As it turns out, I've added a few more per section. But I remained deeply unsatisfied with the situation.

Sunday, April 6, 2008

The Ethics of Course Design

I was wondering what everyone's thoughts were on the idea of modeling a course on a book -- say, an overview of a particular subject area -- but not requiring students to buy or read the book. Here's the situation I'm thinking of:


One of the courses I have taught in the recent past was a seminar on the "meaning of life". Originally I wanted to cover the recent analytic literature on the problem, but my students weren't quite ready for that. So we ended up reading a few books and selections from an anthology, tied together by connections drawn by myself. It was actually my highest rated course ever, but I wasn't satisfied by the level of structure vs. free-thinking, so I put it on the shelf until I could reorganize things.

Publishing little books on the meaning of life seems to have been all the rage in the recent past, so I was looking over a few when I found Julian Baggini's What's It All About. It's not written for the specialist, but for someone new to the debate. And though it doesn't go into much depth (and contains some misunderstandings of Buddhism), it's pretty good at highlighting passages from philosophy, psychology, and pop culture that apply very smoothly to the overall debate. I wouldn't want to use the actual book for the course: I think students would end up attacking the author rather than the ideas and see the book as hubristic as opposed to the fairly humble work it actually is. They also like to read "the greats" rather than secondary literature about the greats, according to informal surveys. But the sequence of the topics, the literature Baggini refers to, and the basic structure of the arguments would make for an excellent outline in my course.

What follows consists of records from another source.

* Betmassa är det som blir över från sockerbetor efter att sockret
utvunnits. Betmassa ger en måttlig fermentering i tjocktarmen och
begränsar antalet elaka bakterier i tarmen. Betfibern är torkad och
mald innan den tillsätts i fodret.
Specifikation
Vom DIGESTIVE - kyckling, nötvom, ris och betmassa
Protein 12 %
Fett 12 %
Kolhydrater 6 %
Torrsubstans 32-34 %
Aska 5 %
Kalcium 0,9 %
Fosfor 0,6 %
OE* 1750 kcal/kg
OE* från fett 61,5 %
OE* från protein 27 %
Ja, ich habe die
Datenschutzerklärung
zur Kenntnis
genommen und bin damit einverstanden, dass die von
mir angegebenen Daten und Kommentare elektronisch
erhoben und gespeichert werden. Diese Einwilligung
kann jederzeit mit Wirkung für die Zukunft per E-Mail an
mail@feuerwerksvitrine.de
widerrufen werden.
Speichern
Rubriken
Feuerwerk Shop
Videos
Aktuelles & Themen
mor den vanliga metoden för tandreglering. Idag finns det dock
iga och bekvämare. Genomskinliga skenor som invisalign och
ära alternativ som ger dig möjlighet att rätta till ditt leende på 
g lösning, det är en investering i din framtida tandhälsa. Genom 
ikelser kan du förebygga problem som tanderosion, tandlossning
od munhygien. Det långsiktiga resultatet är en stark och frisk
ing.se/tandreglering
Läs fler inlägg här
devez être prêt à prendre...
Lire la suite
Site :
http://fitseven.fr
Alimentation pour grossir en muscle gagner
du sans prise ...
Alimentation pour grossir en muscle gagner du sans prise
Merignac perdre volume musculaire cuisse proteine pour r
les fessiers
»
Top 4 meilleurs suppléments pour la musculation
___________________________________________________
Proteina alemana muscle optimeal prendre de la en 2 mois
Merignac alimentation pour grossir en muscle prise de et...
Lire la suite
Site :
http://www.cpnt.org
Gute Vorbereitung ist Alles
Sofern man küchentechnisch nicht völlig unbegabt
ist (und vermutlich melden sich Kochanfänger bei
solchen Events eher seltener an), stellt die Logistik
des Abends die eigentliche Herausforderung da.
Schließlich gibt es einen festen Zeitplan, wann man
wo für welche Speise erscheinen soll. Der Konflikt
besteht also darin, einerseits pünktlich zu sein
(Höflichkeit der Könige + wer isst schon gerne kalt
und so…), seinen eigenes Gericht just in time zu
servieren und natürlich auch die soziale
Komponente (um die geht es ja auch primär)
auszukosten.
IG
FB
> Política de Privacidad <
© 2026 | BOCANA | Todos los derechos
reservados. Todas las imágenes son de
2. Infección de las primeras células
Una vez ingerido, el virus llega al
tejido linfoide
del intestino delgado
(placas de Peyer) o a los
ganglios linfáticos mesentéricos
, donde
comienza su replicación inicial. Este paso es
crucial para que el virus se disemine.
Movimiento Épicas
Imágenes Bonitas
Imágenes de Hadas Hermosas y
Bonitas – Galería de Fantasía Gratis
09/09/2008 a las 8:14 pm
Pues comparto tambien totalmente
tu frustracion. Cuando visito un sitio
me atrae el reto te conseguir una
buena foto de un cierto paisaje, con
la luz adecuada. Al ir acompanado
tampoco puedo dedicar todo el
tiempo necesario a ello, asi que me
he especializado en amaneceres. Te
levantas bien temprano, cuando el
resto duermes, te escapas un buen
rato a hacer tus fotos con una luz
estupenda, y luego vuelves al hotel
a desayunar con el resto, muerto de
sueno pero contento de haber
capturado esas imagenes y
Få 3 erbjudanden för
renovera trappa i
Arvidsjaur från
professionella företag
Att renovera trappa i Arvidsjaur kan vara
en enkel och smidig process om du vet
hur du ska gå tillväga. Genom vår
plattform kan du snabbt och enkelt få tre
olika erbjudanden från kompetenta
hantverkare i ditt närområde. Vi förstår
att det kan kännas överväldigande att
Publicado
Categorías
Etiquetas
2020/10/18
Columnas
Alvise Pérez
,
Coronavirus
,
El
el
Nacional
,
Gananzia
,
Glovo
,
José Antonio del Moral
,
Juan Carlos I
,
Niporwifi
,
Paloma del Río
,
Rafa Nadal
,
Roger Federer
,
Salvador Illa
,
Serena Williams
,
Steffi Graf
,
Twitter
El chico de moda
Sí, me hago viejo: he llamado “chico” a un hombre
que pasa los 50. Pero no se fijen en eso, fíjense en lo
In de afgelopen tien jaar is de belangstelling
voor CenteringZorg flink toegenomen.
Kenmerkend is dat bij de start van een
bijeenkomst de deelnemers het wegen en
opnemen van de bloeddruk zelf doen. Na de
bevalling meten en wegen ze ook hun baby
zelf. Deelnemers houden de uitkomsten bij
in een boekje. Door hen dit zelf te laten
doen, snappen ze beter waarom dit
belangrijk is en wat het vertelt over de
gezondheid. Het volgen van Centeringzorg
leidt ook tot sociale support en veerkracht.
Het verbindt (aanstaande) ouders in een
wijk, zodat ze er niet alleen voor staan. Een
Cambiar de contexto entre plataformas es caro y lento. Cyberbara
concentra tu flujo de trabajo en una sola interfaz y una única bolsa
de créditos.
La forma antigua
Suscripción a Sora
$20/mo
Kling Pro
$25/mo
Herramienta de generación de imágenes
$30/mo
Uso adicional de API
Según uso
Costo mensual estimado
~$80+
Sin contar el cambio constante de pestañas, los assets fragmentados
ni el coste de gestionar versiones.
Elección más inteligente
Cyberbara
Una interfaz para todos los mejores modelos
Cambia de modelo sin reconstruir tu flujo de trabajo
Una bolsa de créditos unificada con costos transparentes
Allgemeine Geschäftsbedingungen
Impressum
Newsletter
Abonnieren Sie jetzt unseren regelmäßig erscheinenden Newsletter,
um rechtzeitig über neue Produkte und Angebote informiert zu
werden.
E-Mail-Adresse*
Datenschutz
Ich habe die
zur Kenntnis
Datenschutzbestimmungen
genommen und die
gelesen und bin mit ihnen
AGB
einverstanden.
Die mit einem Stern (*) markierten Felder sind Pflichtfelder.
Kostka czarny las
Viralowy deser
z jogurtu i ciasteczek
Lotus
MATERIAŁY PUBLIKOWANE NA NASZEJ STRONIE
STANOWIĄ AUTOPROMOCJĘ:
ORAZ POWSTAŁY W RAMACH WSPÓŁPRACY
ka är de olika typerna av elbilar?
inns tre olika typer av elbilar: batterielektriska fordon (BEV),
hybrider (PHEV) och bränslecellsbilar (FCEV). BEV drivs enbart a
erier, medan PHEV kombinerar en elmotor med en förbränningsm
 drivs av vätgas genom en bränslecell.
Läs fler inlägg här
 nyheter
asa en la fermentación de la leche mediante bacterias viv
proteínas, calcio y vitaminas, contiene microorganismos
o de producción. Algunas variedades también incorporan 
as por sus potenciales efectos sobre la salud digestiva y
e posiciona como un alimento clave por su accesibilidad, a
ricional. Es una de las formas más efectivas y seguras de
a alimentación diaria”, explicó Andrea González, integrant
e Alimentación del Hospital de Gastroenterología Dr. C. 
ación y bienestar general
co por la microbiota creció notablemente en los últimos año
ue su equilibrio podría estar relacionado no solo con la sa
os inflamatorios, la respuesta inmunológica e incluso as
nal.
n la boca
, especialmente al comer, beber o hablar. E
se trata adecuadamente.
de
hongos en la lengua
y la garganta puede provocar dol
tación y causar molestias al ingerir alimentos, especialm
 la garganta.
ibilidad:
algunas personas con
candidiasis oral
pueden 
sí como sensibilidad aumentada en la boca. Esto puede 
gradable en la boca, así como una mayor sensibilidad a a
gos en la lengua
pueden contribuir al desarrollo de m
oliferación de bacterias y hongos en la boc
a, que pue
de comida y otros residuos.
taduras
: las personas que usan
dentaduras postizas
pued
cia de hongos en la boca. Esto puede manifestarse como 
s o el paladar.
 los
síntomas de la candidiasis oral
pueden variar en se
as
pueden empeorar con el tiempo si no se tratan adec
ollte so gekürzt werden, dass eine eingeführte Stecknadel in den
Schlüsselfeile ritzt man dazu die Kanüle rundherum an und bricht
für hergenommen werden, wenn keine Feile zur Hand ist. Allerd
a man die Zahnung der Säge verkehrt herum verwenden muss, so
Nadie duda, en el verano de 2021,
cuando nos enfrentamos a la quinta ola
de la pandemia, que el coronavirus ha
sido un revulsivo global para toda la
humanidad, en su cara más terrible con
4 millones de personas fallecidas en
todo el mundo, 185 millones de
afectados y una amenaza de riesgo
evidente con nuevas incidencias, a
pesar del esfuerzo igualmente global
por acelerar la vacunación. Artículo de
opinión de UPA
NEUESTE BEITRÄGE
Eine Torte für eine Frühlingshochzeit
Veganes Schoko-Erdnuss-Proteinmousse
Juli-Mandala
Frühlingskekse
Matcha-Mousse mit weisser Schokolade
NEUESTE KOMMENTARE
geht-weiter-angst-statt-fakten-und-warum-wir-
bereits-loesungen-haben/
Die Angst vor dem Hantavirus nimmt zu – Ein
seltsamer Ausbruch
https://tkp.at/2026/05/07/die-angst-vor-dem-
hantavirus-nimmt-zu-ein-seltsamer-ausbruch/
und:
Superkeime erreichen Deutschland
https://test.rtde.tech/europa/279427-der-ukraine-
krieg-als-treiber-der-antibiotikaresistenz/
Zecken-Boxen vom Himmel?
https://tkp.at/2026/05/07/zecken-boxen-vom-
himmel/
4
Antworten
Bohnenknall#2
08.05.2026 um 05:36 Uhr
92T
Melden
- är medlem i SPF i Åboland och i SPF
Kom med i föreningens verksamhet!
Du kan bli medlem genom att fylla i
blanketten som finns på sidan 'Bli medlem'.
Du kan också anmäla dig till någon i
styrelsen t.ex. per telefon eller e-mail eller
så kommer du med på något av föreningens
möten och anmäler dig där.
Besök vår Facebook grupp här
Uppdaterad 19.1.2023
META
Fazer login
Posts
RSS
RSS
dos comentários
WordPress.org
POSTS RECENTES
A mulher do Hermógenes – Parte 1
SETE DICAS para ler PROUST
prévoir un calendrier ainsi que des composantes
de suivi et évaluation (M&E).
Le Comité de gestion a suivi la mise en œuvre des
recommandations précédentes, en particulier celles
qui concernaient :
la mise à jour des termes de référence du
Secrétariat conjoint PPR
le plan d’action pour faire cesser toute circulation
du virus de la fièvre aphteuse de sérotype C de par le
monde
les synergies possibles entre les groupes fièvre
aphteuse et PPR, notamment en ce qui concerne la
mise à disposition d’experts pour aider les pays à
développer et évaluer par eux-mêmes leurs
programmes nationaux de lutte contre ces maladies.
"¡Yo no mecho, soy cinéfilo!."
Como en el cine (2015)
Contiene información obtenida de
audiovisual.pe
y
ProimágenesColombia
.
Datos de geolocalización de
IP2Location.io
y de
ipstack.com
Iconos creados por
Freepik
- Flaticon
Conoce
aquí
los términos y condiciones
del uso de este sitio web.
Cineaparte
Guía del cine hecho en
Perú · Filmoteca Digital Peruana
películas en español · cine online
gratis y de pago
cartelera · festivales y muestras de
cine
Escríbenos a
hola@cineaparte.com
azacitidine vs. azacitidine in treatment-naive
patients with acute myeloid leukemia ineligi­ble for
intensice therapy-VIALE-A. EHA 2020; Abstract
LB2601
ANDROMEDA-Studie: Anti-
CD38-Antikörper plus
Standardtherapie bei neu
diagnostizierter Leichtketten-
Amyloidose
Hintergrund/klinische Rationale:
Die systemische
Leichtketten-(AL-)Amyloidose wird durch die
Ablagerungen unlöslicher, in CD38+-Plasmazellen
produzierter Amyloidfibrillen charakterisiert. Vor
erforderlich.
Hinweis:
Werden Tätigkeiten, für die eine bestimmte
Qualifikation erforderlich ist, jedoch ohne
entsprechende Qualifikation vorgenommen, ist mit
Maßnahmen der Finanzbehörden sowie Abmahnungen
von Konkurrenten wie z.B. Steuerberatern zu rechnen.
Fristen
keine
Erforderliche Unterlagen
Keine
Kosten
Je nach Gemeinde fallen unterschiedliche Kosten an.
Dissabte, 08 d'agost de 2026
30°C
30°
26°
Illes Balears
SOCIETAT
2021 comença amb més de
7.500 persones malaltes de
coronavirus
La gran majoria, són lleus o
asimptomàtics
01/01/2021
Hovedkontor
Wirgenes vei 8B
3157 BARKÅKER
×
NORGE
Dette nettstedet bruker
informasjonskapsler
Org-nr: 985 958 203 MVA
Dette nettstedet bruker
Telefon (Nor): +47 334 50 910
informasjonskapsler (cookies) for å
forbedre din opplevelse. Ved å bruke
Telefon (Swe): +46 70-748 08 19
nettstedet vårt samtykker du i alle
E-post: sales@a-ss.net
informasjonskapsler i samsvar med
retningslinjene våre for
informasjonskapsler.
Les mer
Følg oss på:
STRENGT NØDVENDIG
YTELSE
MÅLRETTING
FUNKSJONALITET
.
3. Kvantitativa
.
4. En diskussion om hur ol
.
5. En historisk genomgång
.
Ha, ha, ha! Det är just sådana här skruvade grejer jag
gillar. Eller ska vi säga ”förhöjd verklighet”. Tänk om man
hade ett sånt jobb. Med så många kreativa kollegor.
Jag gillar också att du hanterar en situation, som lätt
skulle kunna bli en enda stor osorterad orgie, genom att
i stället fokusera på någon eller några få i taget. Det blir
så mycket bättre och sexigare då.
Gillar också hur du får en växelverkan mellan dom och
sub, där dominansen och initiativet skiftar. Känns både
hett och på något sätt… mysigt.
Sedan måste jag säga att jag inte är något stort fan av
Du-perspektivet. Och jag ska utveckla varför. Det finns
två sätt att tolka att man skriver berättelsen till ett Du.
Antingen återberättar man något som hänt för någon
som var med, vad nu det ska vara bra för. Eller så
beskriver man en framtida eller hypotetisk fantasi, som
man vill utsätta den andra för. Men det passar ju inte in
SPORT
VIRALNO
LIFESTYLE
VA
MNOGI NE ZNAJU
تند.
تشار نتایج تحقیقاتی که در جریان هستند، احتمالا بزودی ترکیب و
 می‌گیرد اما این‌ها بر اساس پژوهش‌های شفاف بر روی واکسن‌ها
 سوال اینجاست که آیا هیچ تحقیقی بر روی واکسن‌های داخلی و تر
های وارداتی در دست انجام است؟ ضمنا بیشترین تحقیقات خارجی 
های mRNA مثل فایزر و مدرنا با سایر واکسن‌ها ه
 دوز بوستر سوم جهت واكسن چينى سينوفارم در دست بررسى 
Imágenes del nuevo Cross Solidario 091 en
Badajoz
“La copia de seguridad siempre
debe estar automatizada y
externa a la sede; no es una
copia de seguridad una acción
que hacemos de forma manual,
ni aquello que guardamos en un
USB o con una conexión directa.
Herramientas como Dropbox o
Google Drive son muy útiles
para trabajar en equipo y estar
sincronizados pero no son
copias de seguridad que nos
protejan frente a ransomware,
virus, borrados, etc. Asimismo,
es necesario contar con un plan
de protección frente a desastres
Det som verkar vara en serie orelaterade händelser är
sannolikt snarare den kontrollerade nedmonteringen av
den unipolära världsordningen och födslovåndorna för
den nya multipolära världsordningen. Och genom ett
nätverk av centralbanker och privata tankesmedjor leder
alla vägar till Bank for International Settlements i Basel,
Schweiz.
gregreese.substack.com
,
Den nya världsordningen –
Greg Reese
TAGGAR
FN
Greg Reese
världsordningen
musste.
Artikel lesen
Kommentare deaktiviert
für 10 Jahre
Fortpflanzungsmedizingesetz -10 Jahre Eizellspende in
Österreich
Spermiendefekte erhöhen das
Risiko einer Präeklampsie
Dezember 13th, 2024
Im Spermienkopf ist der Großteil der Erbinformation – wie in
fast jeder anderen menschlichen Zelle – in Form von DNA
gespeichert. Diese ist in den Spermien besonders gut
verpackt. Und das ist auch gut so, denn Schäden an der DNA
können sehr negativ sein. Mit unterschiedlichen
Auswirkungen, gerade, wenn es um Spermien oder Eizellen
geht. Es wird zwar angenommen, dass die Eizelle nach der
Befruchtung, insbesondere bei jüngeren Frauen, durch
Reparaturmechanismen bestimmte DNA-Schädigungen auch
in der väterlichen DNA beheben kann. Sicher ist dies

So of course I would have to give Baggini credit for the structure of the course at some point, and I have no idea with pointing my students to the book if they want to check it out for themselves. But what do you all think about the idea of otherwise completely ripping off someone's carefully assembled reading list without assigning the book in which it appears?

Tuesday, April 1, 2008

Philosophers in the News

On today's (April 1) "release" of Gmail Custom Time, Google has a quote from a "philosophy professor":

"This feature allows people to manipulate and mislead people with falsified time data. Time is a sacred truth that should never be tampered with." -- Michael L., Epistemology Professor

Another philosophy teacher in the news is surely welcome, even if fictional!